The compiler can't remove a branch is it has a dependency on a CB value, only if it constant during compilation.

 

 

The data in a constant buffer is not really constant... it is dynamic

 

Well yes, that is why I said "You will probably not be that lucky". Technically, constant memory is just normal memory of which you promise not to touch it, and on some architectures, it exists as dedicated L1 cache (in addition to the normal L1 cache, but it isn't being updated, ever). Insofar, all the compiler can tell is that you access "some memory" (which may be "some special memory", but still, some memory whose contents aren't known at that time).

 

In principle, however, the compiler can tell that it's constant at compile time, since you use the __constant__ keyword (in e.g. CUDA), and a clever compiler could in principle know that the data can never ever possibly change after you memcopied data using its API. There is no way your shader can modify the data, and there is no way you can access this data, except by the driver's public API, which the driver will immediately know about the moment you do. Thus, the compiler might secretly, on the fly, generate a special version of the shader based on what data you upload. In theory, that is. And, this may equally be a win or a loss, depending on how intrusive the recompilation is.

» **Data**
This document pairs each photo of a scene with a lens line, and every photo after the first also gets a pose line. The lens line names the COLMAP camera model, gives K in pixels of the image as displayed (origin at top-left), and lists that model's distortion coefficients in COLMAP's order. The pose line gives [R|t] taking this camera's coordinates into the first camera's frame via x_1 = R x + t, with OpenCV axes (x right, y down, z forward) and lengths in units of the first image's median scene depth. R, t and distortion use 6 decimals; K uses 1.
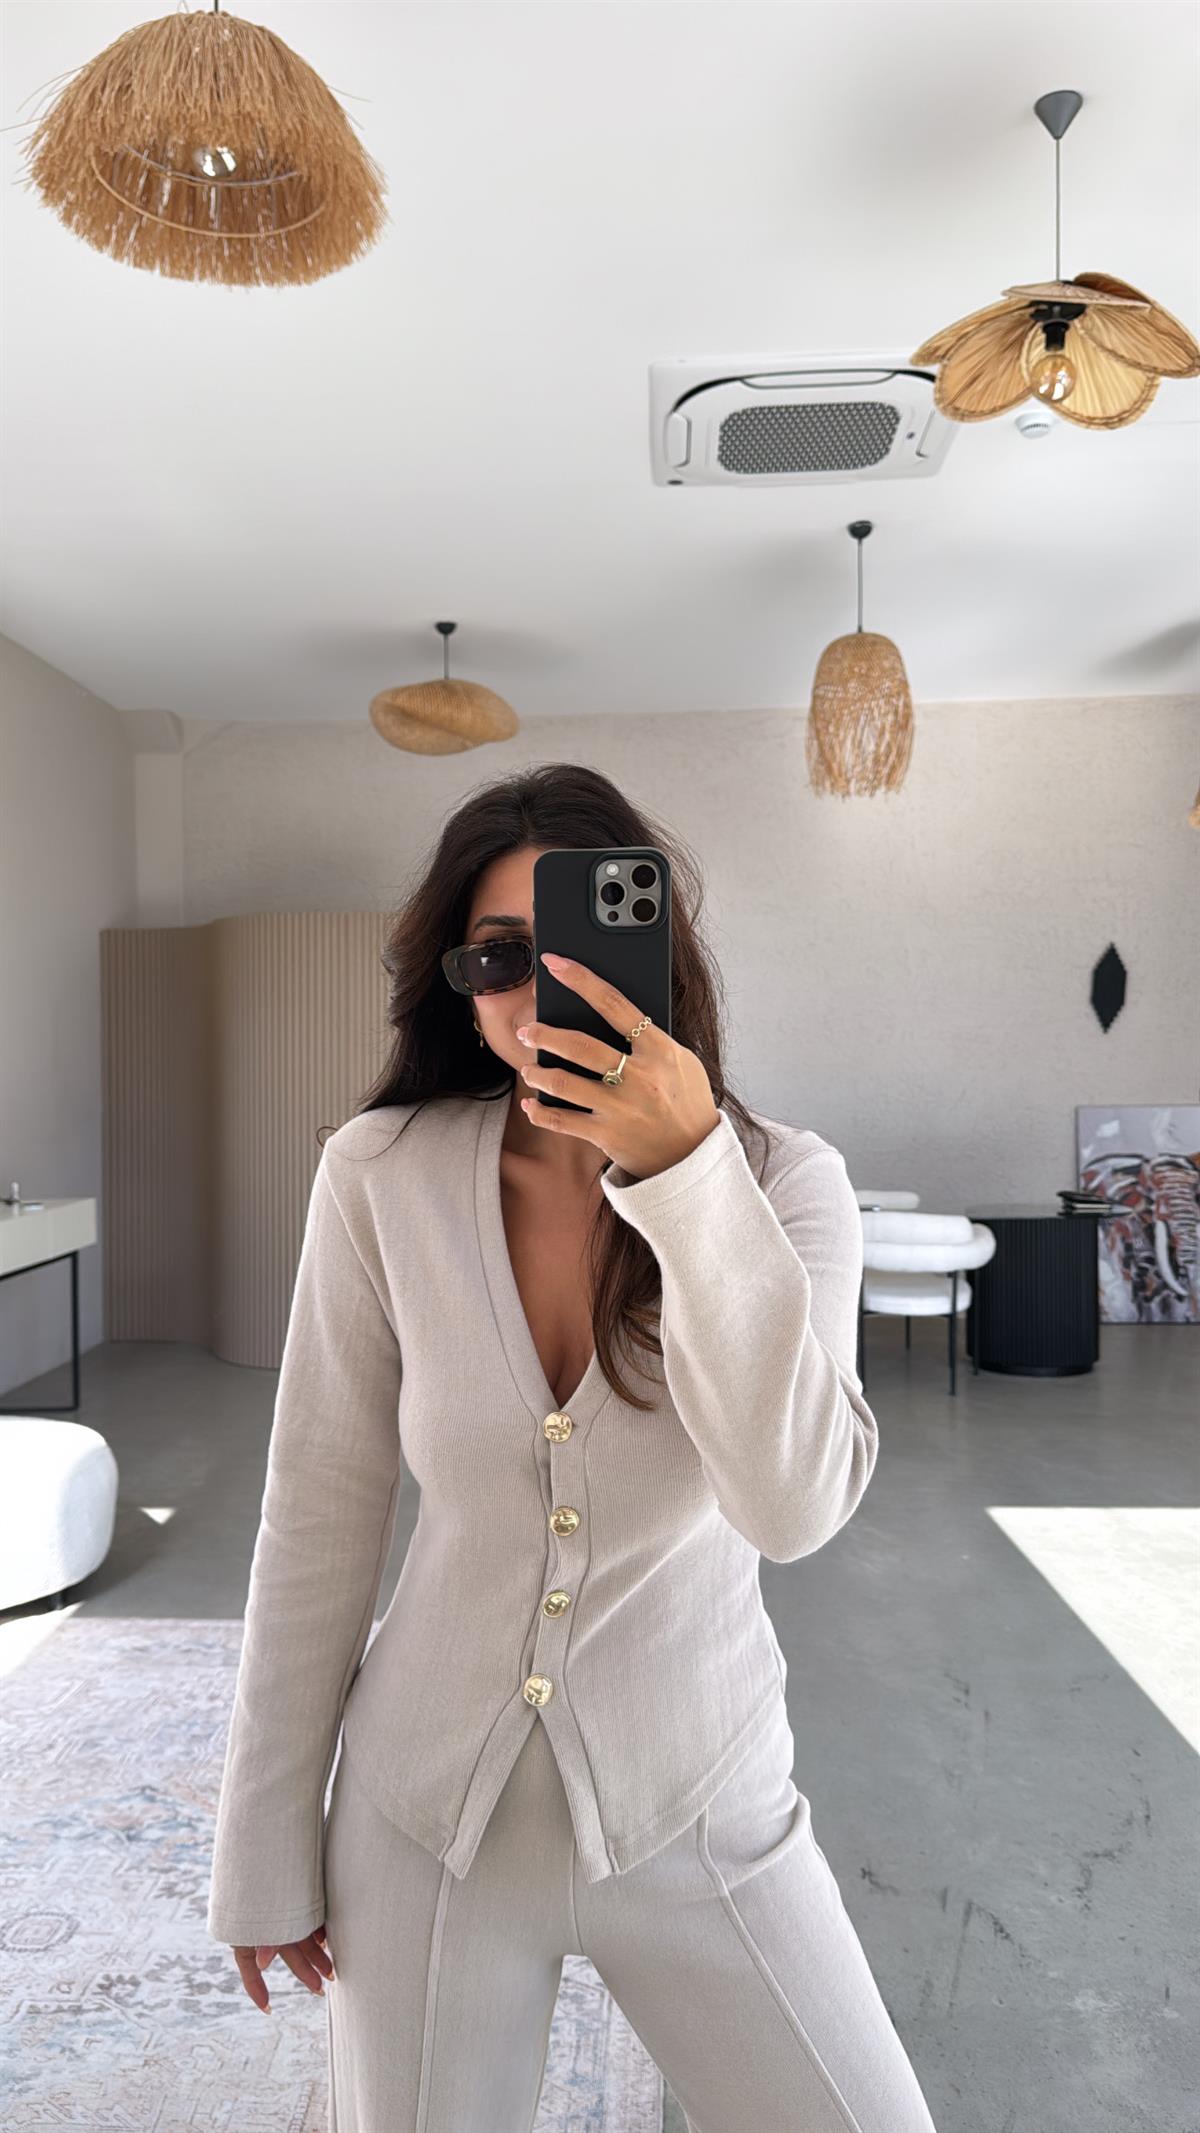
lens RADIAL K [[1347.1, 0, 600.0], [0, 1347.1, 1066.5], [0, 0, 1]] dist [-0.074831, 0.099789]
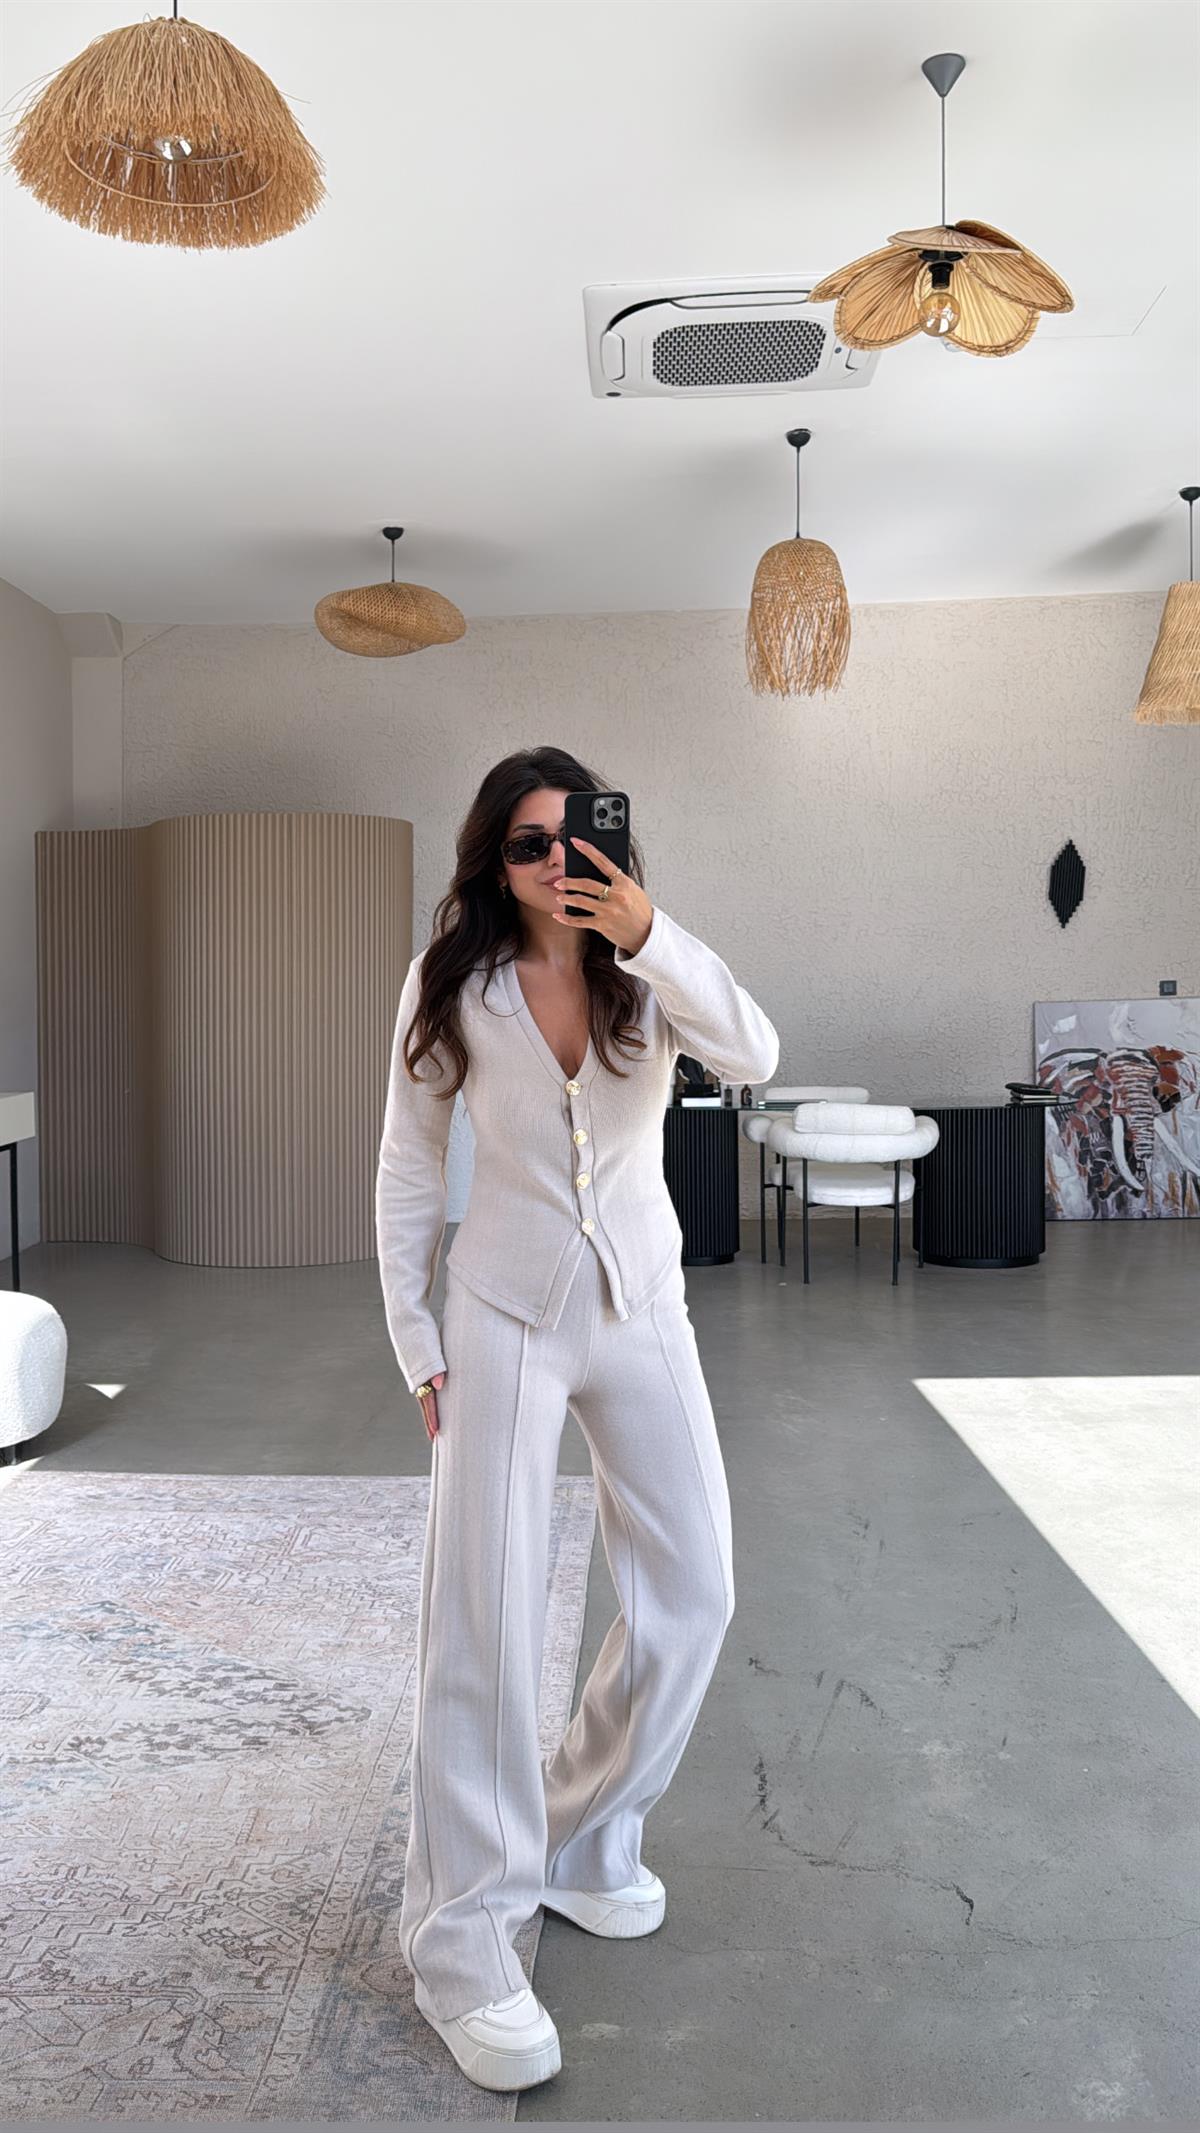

» **What to work on**
• A. Answer these about the constant-buffer text, one per line:
(i) Which keyword does the text give for marking constant data in CUDA?
(ii) On some architectures, what form does constant memory take?
(iii) Through what, according to the text, is the only way to access the data?
• B. Please write out the constant-buffer text from "Well yes, that" to "at that time).", word for word.

» **Solutions to each task**
• A.
(i) __constant__
(ii) Dedicated L1 cache, in addition to the normal L1 cache
(iii) The driver's public API

• B.
Well yes, that is why I said "You will probably not be that lucky". Technically, constant memory is just normal memory of which you promise not to touch it, and on some architectures, it exists as dedicated L1 cache (in addition to the normal L1 cache, but it isn't being updated, ever). Insofar, all the compiler can tell is that you access "some memory" (which may be "some special memory", but still, some memory whose contents aren't known at that time).